Defendant Farradyne moved to dismiss, arguing that Plaintiff was not protected by SOX because Farradyne was a privately held subsidiary of Telvent GIT, and that in 2008 when Leshinsky was fired SOX only covered publicly held companies. It pointed out that in 2008, SOX §806 was entitled “Whistleblower protection for employees of publicly traded companies.” 18 U.S.C. §1514A. Before Dodd-Frank was passed, several federal courts and administrative law judges at the Department of Labor and OSHA had considered whether SOX whistleblower protection extended to employees of privately held subsidiaries of publicly traded companies. They had come to differing conclusions, although the majority had held the protection did not extend beyond the publicly held companies themselves.
Defendant Leshinsky relied on the Dodd-Frank amendment to SOX §806, which resolved the authorities, providing that no public company, “including any subsidiary or affiliate whose financial information is included in the consolidated financial statements of such company”, may retaliate against a whistleblower. Dodd-Frank § 929A. Leshinsky argued that this amendment, although part of the law that became effective after his termination, should apply retroactively because it did not change SOX §806, but clarified it.
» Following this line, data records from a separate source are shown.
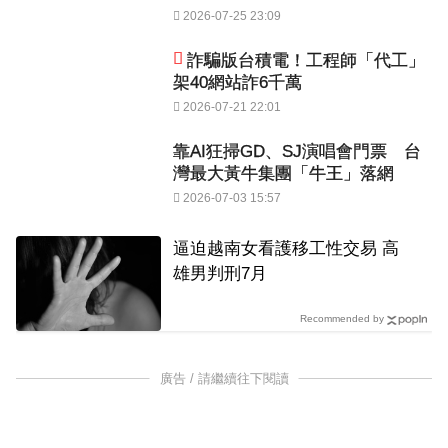
2026-07-25 23:09
詐騙版台積電！工程師「代工」
架40網站詐6千萬
2026-07-21 22:01
靠AI狂掃GD、SJ演唱會門票 台
灣最大黃牛集團「牛王」落網
2026-07-03 15:57
逼迫越南女看護移工性交易 高
雄男判刑7月
Recommended by
廣告 / 請繼續往下閱讀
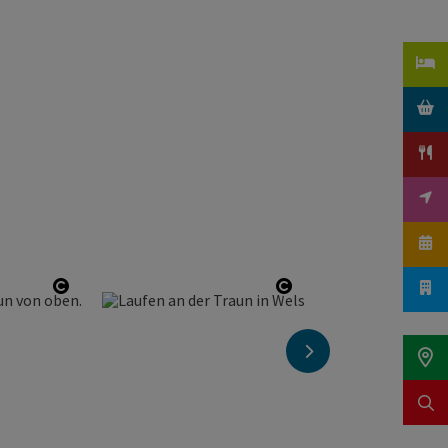
Copyright öffnen
Copyright öffnen
nächstes Element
After a detailed look at the language of SOX and Dodd-Frank, as well as the legislative history pertaining to the subject amendment and the pre-amendment judicial and administrative construction, the district court determined that before the Dodd-Frank, section 806’s scope was ambiguous. Therefore the amendment was clarifying (not substantive) and should be applied retroactively. The court thus allowed Leshinsky’s case grounded in pre-July 2010 termination to proceed against the privately held subsidiary of a publicly held company.